In a world of trusted computing, it might mean some amazing HD+++ digital image being one-of-a-kind (and having some attestation/proof of origin, authorship, etc), even if there are lower res/quality versions out there for cheaper/free. It also might mean other granularities to accessing the data like functional permissions (e.g. for this version of the encrypted, wrapped data, the computer is only allowed to apply function X (265a1b..), or function Y (f00fe7..) is blacklisted, or the computer is allowed to view once or infinitely, etc). That might sound like shit to many, but certainly not to all.

1 comments

That is still artificially scarce. It is not scarce in the sense a painting is scarce because the artist only made one. And even the artist cannot make an exact copy even if he/she wishes to. Anything digital is indistinguishable from its copies, at least as far as enjoying it is concerned. There may be some limited value of bragging rights in getting the first edition, or a signed edition, of something digital, which you can verify using elaborate signature schemes, but that's where the novelty ends.
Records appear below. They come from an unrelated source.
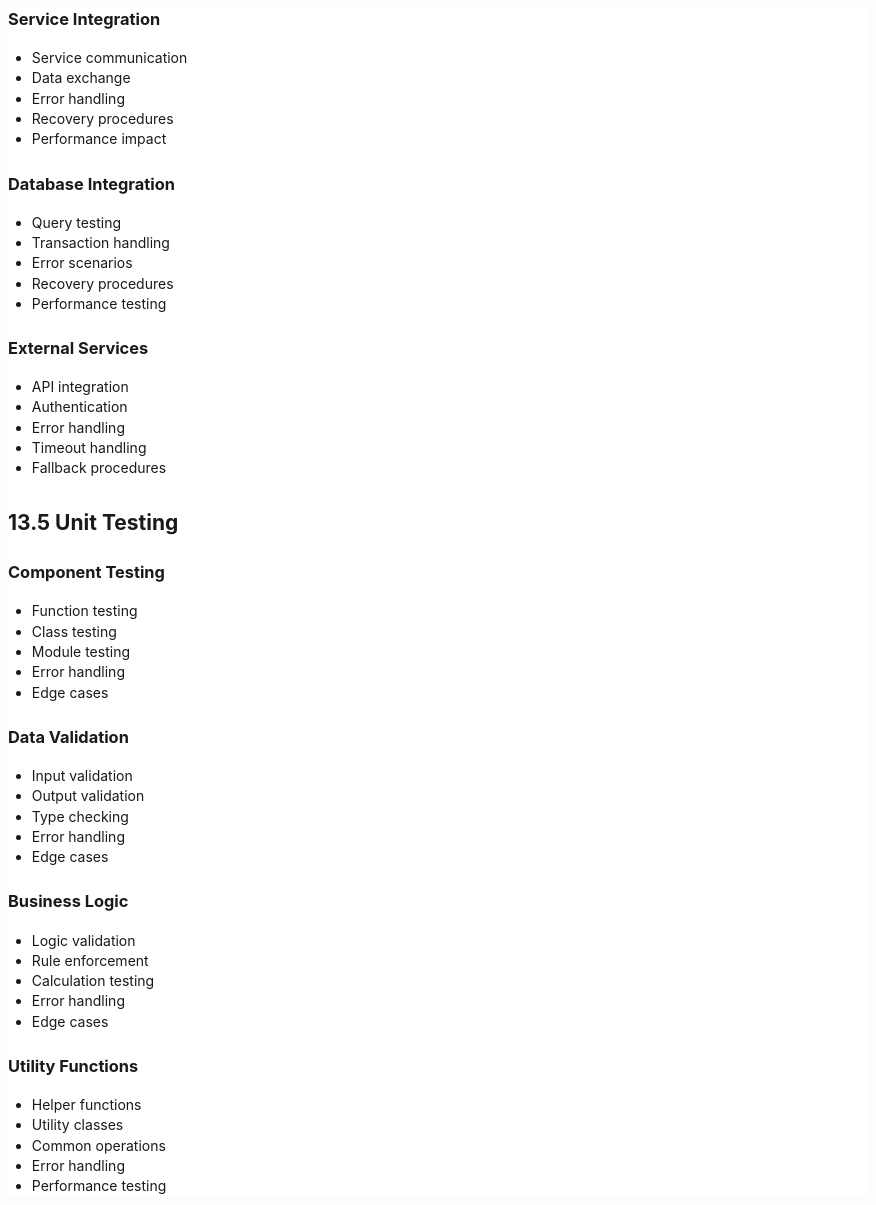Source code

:### Service Integration
- Service communication
- Data exchange
- Error handling
- Recovery procedures
- Performance impact

### Database Integration
- Query testing
- Transaction handling
- Error scenarios
- Recovery procedures
- Performance testing

### External Services
- API integration
- Authentication
- Error handling
- Timeout handling
- Fallback procedures

## 13.5 Unit Testing
### Component Testing
- Function testing
- Class testing
- Module testing
- Error handling
- Edge cases

### Data Validation
- Input validation
- Output validation
- Type checking
- Error handling
- Edge cases

### Business Logic
- Logic validation
- Rule enforcement
- Calculation testing
- Error handling
- Edge cases

### Utility Functions
- Helper functions
- Utility classes
- Common operations
- Error handling
- Performance testing
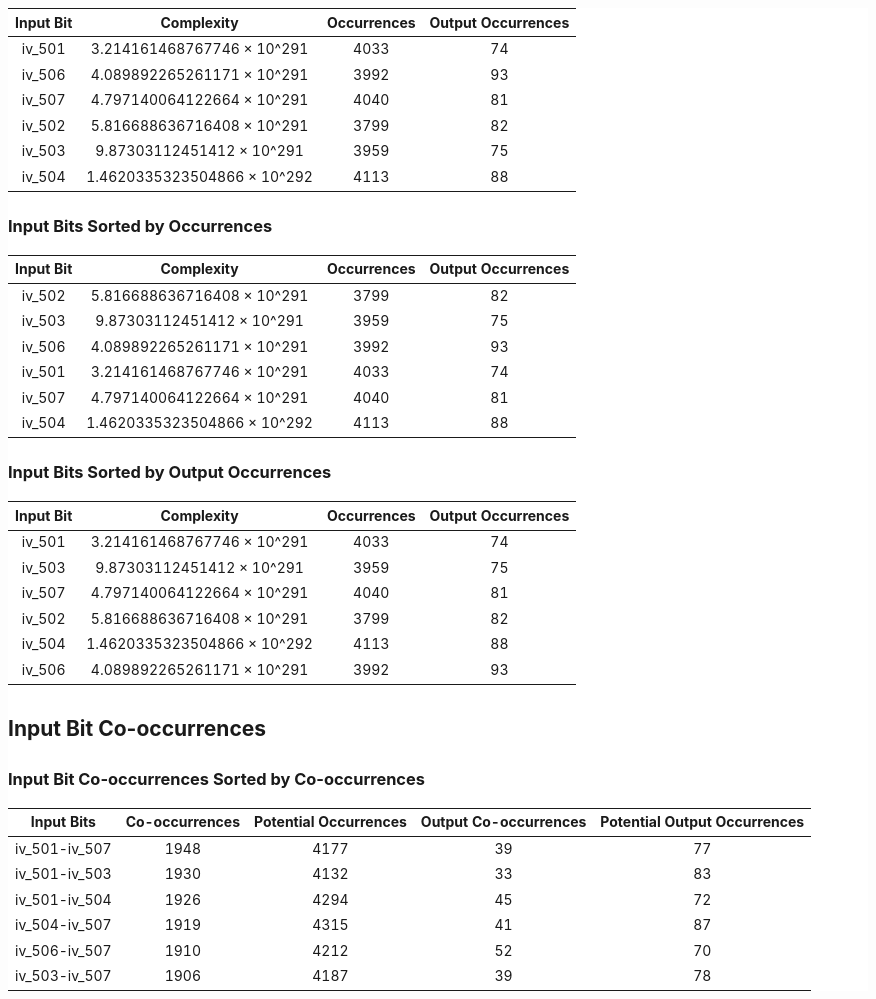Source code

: | Input Bit | Complexity | Occurrences | Output Occurrences |
|:---------:|:----------:|:-----------:|:------------------:|
| iv_501 | 3.214161468767746 × 10^291 | 4033 | 74 |
| iv_506 | 4.089892265261171 × 10^291 | 3992 | 93 |
| iv_507 | 4.797140064122664 × 10^291 | 4040 | 81 |
| iv_502 | 5.816688636716408 × 10^291 | 3799 | 82 |
| iv_503 | 9.87303112451412 × 10^291 | 3959 | 75 |
| iv_504 | 1.4620335323504866 × 10^292 | 4113 | 88 |

### Input Bits Sorted by Occurrences

| Input Bit | Complexity | Occurrences | Output Occurrences |
|:---------:|:----------:|:-----------:|:------------------:|
| iv_502 | 5.816688636716408 × 10^291 | 3799 | 82 |
| iv_503 | 9.87303112451412 × 10^291 | 3959 | 75 |
| iv_506 | 4.089892265261171 × 10^291 | 3992 | 93 |
| iv_501 | 3.214161468767746 × 10^291 | 4033 | 74 |
| iv_507 | 4.797140064122664 × 10^291 | 4040 | 81 |
| iv_504 | 1.4620335323504866 × 10^292 | 4113 | 88 |

### Input Bits Sorted by Output Occurrences

| Input Bit | Complexity | Occurrences | Output Occurrences |
|:---------:|:----------:|:-----------:|:------------------:|
| iv_501 | 3.214161468767746 × 10^291 | 4033 | 74 |
| iv_503 | 9.87303112451412 × 10^291 | 3959 | 75 |
| iv_507 | 4.797140064122664 × 10^291 | 4040 | 81 |
| iv_502 | 5.816688636716408 × 10^291 | 3799 | 82 |
| iv_504 | 1.4620335323504866 × 10^292 | 4113 | 88 |
| iv_506 | 4.089892265261171 × 10^291 | 3992 | 93 |

## Input Bit Co-occurrences

### Input Bit Co-occurrences Sorted by Co-occurrences

| Input Bits | Co-occurrences | Potential Occurrences | Output Co-occurrences | Potential Output Occurrences |
|:----------:|:--------------:|:---------------------:|:---------------------:|:----------------------------:|
| iv_501-iv_507 | 1948 | 4177 | 39 | 77 |
| iv_501-iv_503 | 1930 | 4132 | 33 | 83 |
| iv_501-iv_504 | 1926 | 4294 | 45 | 72 |
| iv_504-iv_507 | 1919 | 4315 | 41 | 87 |
| iv_506-iv_507 | 1910 | 4212 | 52 | 70 |
| iv_503-iv_507 | 1906 | 4187 | 39 | 78 |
I guess it's just semantics then, tomato tomato. One could theoretically make a digital painting with a DRM-enabled stack and could be left with only one (more likely to see DRM-enabled stacks coming to video/picture cameras, though). It's up for debate whether meat-space scarcity is more ... "authentic"? (higher effort to duplicate?) thanks to physics than something digital (e.g. DRM systems that might be more easily broken).